**Text provided:**
——————————

On Nov. 30, 11 people were shot, four fatally, at Oxford High School, about 45 miles north of Detroit. The crime scene investigation understandably closed the school for a week. Threats of copycat violence then closed the school again.
Shooting threats typically increase after a high-profile school shooting because the public is on high alert and violence is socially contagious. Michigan's online threat reporting system received more than 3,000 anonymous tips after the Oxford shooting. Many threats were hoaxes or not credible, but officials closed schools anyway out of an abundance of caution.
The problem was not limited to Michigan. Over 500 school systems across the country, including Philadelphia, Houston, Oakland, North Texas, and Bellingham, Wash., closed owing to shooting threats in recent weeks. In the tiny Cuba Independent School District, 85 miles north of Albuquerque, school officials ended fall semester early following threats posted on Instagram.
And on Dec. 17, schools nationwide, including in Minnesota, closed in response to an anonymous threat on TikTok warning against students attending class. The viral trend encouraged students to participate in "National Shoot Up Your School Day."
School closures offer no long-term solution to school violence. Our research shows that the lead-up to a school shooting is years of trauma, isolation and hopelessness, and months of preparation.
Would a student who has assembled a hit list and an arsenal of "ghost guns" simply give up on the plan of attack because school was closed that day?
School closures also are expensive. The cumulative economic cost of shuttering schools nationwide last week is billions of taxpayer dollars. That's on top of the costs to frustrated parents missing work to home-school their children and anxious children missing valuable classroom learning time to process the prospect of potentially being shot and killed at school.
The problem is schools are already overburdened and they don't know what more they can do. All schooling is local. Responses to threats vary and rarely do they follow best practices in threat assessment and crisis response. Many school systems struggle to buy textbooks and tablets. Absent the resources needed to conduct a formal assessment and make an intervention plan, they have no choice but to close their doors.

——————————

**Supplied information:**
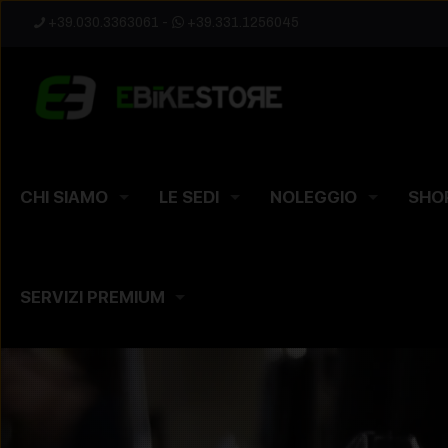
+39.030.3363061
-
+39.331.1256045
CHI SIAMO
LE SEDI
NOLEGGIO
SHO
SERVIZI PREMIUM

——————————

**Exercises to complete:**
1. From the school-closures text, list every school system named in the sentence that begins "Over 500 school systems across the country."
2. Answer these questions using the school-closures text.
(a) How many anonymous tips did Michigan's online threat reporting system receive after the Oxford shooting?
(b) On what date did schools nationwide close in response to an anonymous threat on TikTok?
(c) How far from Albuquerque is the Cuba Independent School District, and in which direction?

**Solutions to the problems:**
1.
Philadelphia
Houston
Oakland
North Texas
Bellingham, Wash.

2.
(a) More than 3,000
(b) Dec. 17
(c) 85 miles north of Albuquerque